Pull Requests¶
Pagure uses the concept of pull requests to contribute changes from your fork of a project back to the upstream project. To contribute a change to a project you first open a pull request with original project. The project maintainer then merges the pull request if they are satisfied with the changes you have proposed.
Open a Pull Request¶
Before you can open a pull request, you need to complete the First Steps on pagure
and Create a Fork on Pagure of the project you would like to contribute to. Once
you have a fork and you have pushed a git branch
containing one or more commits, you are
ready to contribute to the project. Navigate to the project’s Pull Request page
and click on the File Pull Request
button.
A dropdown menu should appear containing the git branches in your fork. Select the branch containing your changes. You will be taken to a page where you can customize the title of your Pull Request and its description. By default, this is populated using your commit message.
Once you are satisfied with your title and description, click Create
.
Congratulations! It is now up to the project maintainer to accept your changes by merging them.
Updating Your Pull Request¶
It is likely that project maintainers will request changes to your proposed code by commenting on your pull request. Don’t be discouraged! This is an opportunity to improve your contribution and for both reviewer and reviewee to become better programmers.
Adding to your pull request is as simple as pushing new commits to the branch you used to create the pull request. These will automatically be displayed in the commit list for the pull request.
Working with Pull Requests¶
It’s quite common to work with a pull request locally, either to build on top of
it or to test it. You can do this by editing your git configuration as follow.
Locate your remote in the .git/config
file, for example:
[remote "upstream"]
url = ssh://git@pagure.io/pagure.git
fetch = +refs/heads/*:refs/remotes/upstream/*
Now add the line fetch = +refs/pull/*/head:refs/remotes/origin/pr/*
to this section.
[remote "upstream"]
url = ssh://git@pagure.io/pagure.git
fetch = +refs/heads/*:refs/remotes/upstream/*
fetch = +refs/pull/*/head:refs/remotes/origin/pr/*
Obviously, the remote url should be matching the url of your project (pagure project in this example).
Now you can fetch the all the pull requests:
$ git fetch upstream
From ssh://pagure.io/pagure
* [new ref] refs/pull/2541/head -> upstream/pr/2541
* [new ref] refs/pull/2540/head -> upstream/pr/2540
* [new ref] refs/pull/2538/head -> upstream/pr/2538
To checkout a particular pull request:
$ git checkout pr/25413
Branch pr/2541 set up to track remote branch pr/2541 from upstream.

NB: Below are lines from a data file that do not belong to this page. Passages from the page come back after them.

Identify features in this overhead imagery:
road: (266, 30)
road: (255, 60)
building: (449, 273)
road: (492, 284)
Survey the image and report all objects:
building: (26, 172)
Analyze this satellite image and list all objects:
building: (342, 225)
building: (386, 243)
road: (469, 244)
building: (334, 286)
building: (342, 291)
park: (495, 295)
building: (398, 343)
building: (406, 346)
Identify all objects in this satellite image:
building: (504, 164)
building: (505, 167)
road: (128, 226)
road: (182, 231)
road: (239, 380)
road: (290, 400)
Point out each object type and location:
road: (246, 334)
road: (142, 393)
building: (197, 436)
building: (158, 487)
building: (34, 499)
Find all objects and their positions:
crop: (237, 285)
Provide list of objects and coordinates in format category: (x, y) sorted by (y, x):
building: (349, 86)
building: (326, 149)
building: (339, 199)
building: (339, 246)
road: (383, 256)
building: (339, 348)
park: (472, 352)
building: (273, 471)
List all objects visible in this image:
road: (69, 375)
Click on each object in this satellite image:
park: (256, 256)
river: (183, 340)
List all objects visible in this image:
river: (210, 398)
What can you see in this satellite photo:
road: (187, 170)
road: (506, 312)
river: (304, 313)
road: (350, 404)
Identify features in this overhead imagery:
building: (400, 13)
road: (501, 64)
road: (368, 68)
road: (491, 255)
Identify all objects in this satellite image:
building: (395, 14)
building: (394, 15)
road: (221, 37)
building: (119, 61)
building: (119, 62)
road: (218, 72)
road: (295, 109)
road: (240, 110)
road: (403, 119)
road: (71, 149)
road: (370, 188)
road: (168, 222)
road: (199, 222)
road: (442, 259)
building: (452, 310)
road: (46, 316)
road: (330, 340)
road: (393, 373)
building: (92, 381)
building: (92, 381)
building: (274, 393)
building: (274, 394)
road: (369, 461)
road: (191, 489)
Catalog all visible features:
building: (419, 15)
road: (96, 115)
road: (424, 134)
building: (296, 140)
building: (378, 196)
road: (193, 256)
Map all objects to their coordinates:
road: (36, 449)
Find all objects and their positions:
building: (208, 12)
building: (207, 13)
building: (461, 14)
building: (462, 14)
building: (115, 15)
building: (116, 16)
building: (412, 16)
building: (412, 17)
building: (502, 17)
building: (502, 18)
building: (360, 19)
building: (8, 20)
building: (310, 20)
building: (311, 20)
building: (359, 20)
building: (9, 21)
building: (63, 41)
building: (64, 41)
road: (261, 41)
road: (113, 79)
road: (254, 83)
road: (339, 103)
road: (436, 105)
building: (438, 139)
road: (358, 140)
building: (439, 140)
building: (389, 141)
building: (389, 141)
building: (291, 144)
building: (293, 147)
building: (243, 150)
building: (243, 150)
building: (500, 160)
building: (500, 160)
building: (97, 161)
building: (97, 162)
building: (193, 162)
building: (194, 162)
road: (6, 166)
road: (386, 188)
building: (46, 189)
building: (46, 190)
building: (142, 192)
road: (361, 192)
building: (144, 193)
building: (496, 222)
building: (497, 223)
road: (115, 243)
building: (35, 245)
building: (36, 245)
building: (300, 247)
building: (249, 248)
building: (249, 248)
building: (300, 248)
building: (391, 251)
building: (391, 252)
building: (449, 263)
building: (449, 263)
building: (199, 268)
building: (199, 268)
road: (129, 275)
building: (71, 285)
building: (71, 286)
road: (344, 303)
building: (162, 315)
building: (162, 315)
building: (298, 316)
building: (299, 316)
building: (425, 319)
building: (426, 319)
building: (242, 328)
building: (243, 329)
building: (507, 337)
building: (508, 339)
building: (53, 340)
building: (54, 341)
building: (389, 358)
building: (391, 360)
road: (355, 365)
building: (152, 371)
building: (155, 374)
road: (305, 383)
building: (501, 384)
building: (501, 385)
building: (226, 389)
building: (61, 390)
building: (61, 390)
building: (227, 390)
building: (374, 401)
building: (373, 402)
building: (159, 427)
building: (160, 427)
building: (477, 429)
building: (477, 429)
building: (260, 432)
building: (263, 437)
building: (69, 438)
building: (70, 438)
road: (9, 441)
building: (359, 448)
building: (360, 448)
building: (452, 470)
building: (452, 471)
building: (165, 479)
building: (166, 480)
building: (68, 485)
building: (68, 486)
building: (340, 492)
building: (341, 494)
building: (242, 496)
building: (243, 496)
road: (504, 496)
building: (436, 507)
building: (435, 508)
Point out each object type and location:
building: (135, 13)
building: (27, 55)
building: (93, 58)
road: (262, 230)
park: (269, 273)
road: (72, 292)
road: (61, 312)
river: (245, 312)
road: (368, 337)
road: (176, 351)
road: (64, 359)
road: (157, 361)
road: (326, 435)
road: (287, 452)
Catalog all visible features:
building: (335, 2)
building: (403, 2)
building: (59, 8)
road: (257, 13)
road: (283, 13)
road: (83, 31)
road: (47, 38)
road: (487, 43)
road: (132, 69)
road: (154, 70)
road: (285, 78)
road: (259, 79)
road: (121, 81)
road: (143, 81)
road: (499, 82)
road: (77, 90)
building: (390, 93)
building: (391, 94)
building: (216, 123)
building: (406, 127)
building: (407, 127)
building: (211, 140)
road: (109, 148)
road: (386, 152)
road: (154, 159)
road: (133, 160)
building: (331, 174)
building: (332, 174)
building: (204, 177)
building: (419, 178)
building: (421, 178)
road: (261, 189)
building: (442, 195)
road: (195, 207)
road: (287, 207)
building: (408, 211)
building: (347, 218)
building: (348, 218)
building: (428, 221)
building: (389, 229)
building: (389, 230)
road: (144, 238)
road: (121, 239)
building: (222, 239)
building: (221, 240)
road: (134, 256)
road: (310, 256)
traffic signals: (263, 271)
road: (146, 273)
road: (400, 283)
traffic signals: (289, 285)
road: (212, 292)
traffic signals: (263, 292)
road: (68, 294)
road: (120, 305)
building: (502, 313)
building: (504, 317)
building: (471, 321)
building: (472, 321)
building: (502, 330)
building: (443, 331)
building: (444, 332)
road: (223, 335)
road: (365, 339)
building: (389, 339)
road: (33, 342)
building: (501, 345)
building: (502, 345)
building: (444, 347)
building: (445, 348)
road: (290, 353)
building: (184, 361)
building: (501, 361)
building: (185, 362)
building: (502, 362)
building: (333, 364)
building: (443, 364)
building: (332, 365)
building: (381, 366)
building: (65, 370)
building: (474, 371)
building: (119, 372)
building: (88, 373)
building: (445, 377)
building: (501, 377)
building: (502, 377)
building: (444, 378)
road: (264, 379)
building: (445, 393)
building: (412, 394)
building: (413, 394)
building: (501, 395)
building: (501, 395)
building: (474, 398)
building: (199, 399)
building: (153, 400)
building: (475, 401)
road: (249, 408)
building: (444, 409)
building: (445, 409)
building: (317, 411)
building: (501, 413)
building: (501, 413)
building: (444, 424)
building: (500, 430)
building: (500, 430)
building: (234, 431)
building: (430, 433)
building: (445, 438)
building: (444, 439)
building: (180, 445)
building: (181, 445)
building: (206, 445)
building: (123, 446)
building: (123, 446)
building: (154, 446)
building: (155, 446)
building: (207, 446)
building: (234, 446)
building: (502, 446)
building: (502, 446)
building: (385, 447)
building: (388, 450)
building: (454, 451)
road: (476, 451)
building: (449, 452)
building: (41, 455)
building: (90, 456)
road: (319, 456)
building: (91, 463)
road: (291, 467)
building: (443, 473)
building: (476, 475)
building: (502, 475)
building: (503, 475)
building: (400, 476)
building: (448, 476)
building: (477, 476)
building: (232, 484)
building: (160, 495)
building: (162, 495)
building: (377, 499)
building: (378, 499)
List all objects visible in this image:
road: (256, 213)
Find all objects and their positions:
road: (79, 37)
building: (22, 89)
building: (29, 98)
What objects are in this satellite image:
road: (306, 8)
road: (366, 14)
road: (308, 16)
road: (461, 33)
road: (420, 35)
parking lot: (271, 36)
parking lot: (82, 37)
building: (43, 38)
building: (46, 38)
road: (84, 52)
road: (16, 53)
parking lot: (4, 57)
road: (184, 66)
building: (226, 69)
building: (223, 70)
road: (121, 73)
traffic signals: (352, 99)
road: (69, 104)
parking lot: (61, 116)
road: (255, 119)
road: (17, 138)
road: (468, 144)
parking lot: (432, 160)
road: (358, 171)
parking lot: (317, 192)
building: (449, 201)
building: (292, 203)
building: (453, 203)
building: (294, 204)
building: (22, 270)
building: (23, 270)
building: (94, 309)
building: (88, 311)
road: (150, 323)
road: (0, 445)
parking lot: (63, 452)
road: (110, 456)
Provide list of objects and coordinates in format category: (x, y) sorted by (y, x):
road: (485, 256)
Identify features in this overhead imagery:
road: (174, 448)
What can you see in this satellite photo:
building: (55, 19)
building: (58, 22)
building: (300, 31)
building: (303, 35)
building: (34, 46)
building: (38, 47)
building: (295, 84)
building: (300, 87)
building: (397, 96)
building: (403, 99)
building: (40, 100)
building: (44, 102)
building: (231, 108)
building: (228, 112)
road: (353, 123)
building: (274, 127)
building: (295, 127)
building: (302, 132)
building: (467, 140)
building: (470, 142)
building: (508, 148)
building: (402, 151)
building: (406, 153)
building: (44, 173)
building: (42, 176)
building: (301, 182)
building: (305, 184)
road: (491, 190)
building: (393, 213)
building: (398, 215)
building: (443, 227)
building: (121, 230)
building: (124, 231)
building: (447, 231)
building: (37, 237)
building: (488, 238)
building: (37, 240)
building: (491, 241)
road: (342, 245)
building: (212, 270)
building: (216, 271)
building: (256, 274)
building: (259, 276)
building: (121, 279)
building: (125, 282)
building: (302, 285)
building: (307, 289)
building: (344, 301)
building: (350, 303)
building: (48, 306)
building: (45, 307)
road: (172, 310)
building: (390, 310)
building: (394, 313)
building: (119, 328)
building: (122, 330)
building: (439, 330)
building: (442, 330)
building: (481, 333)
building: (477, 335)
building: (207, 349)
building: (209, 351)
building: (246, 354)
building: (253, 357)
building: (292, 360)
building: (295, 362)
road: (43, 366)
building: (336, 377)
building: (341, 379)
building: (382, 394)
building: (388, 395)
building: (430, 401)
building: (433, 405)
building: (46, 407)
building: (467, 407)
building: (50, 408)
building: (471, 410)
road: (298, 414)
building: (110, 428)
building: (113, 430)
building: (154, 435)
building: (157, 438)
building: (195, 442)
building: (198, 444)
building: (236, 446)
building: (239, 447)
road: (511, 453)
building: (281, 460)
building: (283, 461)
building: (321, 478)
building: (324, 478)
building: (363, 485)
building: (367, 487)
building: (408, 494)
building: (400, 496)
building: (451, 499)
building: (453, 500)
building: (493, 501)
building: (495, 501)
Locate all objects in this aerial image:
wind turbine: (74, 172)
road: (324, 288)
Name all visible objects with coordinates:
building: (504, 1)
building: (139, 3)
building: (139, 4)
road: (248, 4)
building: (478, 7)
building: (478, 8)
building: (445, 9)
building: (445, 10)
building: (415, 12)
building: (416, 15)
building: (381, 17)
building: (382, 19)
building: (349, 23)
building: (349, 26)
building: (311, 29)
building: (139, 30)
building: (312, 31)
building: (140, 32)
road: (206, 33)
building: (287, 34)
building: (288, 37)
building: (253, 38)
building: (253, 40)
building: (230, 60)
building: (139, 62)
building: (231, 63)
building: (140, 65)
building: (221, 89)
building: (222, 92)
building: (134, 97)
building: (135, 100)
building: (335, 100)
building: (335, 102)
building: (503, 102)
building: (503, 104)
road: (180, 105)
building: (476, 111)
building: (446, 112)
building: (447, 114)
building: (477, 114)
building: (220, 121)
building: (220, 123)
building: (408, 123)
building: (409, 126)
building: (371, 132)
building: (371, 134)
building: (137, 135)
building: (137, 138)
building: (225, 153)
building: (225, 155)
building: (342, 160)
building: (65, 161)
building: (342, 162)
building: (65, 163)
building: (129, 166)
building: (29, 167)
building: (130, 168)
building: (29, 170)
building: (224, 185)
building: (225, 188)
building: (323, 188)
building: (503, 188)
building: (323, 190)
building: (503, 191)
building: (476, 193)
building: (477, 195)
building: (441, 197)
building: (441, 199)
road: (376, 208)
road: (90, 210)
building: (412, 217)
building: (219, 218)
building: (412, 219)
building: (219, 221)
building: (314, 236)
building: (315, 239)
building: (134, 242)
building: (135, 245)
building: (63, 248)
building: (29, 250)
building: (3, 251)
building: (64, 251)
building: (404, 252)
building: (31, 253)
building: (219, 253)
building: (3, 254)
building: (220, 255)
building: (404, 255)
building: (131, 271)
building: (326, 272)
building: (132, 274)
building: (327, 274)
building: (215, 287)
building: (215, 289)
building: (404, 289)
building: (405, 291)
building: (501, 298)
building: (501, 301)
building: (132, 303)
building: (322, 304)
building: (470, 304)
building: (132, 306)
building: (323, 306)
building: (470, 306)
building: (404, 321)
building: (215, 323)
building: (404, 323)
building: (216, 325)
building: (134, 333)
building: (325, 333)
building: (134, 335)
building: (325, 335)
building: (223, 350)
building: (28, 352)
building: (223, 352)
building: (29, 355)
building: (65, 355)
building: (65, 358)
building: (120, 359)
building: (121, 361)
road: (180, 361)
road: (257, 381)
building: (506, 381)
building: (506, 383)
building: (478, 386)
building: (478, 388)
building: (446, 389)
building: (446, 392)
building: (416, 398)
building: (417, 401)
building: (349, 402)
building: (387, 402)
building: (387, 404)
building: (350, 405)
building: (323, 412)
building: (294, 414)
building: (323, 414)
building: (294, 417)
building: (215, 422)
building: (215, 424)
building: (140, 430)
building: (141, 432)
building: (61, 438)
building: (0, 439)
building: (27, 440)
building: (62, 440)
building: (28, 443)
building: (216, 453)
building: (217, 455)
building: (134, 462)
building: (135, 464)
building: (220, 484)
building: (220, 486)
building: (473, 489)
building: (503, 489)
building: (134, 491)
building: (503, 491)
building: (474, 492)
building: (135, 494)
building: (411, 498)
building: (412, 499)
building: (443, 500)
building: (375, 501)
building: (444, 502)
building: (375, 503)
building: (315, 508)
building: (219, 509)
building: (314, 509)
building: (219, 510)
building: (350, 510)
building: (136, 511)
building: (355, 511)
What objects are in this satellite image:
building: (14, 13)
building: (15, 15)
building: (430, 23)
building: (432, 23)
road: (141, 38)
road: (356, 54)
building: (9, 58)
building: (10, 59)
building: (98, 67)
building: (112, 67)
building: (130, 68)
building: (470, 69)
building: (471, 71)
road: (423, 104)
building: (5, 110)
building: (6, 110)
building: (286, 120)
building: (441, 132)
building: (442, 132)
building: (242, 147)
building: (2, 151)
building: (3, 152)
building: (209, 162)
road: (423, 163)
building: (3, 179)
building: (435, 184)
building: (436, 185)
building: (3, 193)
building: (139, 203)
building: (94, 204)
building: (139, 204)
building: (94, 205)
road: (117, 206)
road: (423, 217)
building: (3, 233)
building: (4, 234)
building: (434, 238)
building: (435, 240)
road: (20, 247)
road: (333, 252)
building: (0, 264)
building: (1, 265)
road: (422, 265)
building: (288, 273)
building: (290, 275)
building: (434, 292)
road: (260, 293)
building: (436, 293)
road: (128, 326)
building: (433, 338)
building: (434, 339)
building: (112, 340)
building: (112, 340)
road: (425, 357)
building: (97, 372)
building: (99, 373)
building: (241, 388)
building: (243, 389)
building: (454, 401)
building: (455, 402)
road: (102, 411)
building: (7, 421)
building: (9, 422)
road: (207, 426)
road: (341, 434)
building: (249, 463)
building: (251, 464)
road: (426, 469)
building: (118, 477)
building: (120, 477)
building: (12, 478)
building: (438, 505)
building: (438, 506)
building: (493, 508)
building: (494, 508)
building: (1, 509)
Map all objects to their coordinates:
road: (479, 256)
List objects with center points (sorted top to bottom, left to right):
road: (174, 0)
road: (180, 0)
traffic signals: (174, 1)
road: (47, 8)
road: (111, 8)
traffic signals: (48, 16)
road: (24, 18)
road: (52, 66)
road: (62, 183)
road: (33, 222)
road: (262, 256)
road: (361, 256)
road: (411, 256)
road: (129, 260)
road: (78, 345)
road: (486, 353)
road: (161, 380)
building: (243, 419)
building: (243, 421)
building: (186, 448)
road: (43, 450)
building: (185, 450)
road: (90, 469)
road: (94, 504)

Switched to a new branch 'pr/2541'
You will now be able to use this branch to work from or on this pull requests.
If you are only interested in one particular pull request and do not want to fetch all the project PRs,
you can add to your ~/.bashrc
the following function:
function pullpr {
remote="${2:-upstream}"
git fetch $remote pull/$1/head:pr_$1
git checkout pr_$1
}
Then after sourcing your ~/.bashrc
or restarting your shell, you can use the
pullpr function to checkout a pull request from within the clone of the git repository.
For example checkout pull request number 58 from current git clone (here the
infra-docs project)
$ source ~/.bashrc
$ pullpr 58
remote: Counting objects: 393, done.
remote: Compressing objects: 100% (238/238), done.
remote: Total 365 (delta 231), reused 255 (delta 127)
Receiving objects: 100% (365/365), 71.36 KiB | 63.00 KiB/s, done.
Resolving deltas: 100% (231/231), completed with 20 local objects.